**DATASET**
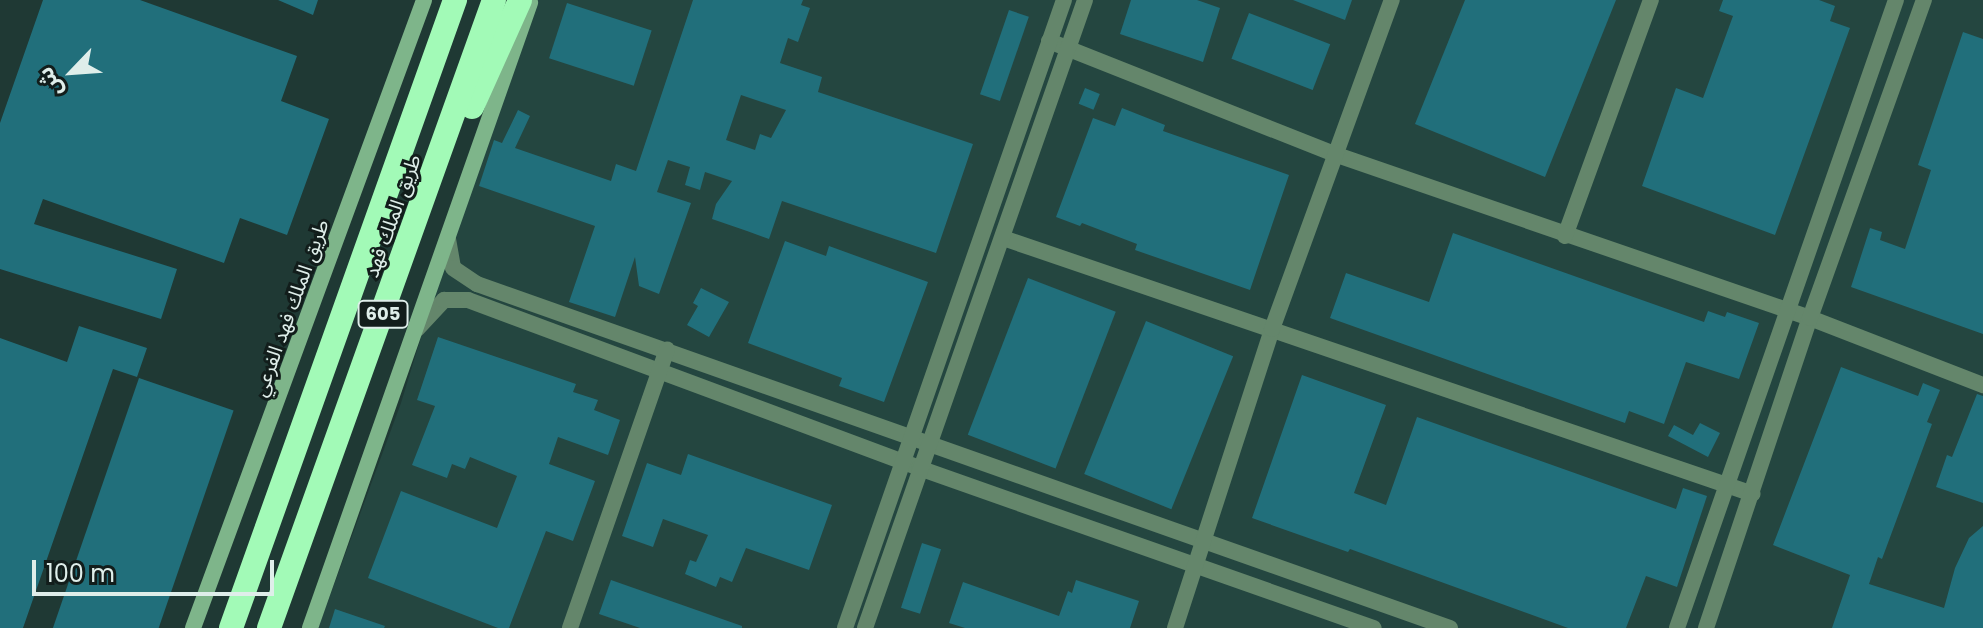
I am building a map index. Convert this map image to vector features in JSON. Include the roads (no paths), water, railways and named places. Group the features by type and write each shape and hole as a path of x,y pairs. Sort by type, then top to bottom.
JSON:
{"highway":[{"name":"طريق الملك فهد","path":"231,628 455,0"},
{"name":"طريق الملك فهد","path":"269,628 494,0"},
{"path":"402,263 520,0"}],"main road":[{"name":"طريق الملك فهد الفرعي","path":"193,628 424,0"},
{"path":"310,628 531,0"}],"street":[{"path":"865,628 919,441 1064,0"},
{"path":"919,441 1003,238 1085,0"},
{"path":"1175,628 1272,329 1392,0"},
{"path":"1565,236 1651,0"},
{"path":"1677,628 1896,0"},
{"path":"1706,628 1810,318 1924,0"},
{"path":"1049,41 1337,155 1810,318 1983,385"},
{"path":"1003,238 1753,494"},
{"path":"448,239 453,268 477,284 1020,475 1202,543 1450,628"},
{"path":"413,333 444,300 468,300 659,373 1374,628"},
{"path":"570,628 667,349"},
{"path":"845,628 912,464"},
{"path":"1020,475 1021,502"}]}
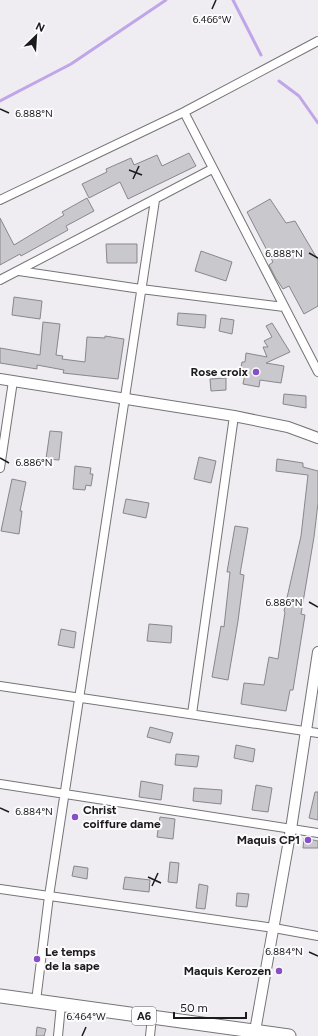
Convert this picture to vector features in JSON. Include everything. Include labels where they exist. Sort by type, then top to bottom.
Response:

**WHAT YOU HAVE TO DO**
Copy out, exactly as given, the line containing "Convert this picture" together with every line after it in the material.

**REPLY**
Convert this picture to vector features in JSON. Include everything. Include labels where they exist. Sort by type, then top to bottom.
Response:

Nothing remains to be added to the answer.